We’re also going to be running a training in San Francisco this November 6th & 7th. It’s being run alongside training courses by Dmitry Nedospasov, Joe Fitzpatrick, and Joe Grand. We’ll be running our 2-day training course (same one as at Black Hat USA). You can see details at https://hardwaresecurity.training/ , and contact us for more information (email sales@newae.com ) or buy a seat online at the previous URL. This training will have limited seating (we’ve only confirmed a room with 10, but are hopefully able to offer up to around 20 seats).

Talks

Are you headed to RECON in Montreal next week? Colin will be headed there to discuss his previous work on hacking smart light bulbs. In addition to his normal hardware demos, we’re offering the chance to pickup any orders placed until June 14th for free at RECON. If you’d like to take advantage of this please email sales@newae.com, as we need to ensure we’ve got your item in stock. We’ll provide you with a special code to remove the shipping cost on our webstore.

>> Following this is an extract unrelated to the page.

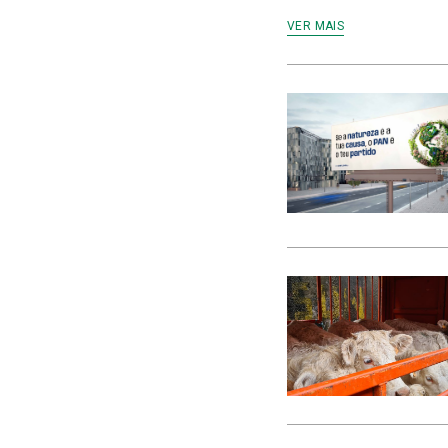
VER MAIS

After that Colin is headed to ESCAR  on June 21-22nd to provide some demos of hacking automotive systems using ChipWhisperer. These demos will use on our new MPC5748G Target Board, as Colin can demonstrate attacks using CAN communications along with other special features of these devices. Slides for both the RECON and ESCAR talk will be posted afterwards if you can’t make them in person!

And talking about fun demos – don’t miss this walk-through of breaking AES as part of the Riscure CTF challenge that LiveOverflow posted recently on YouTube:

Tutorials

We’ve added another new tutorial recently too – this one looks at the ChipWhisperer-Pro’s features. You can see the Stream Mode & SAD Triggering Tutorial on our wiki.

That’s all for now – thanks for sticking around!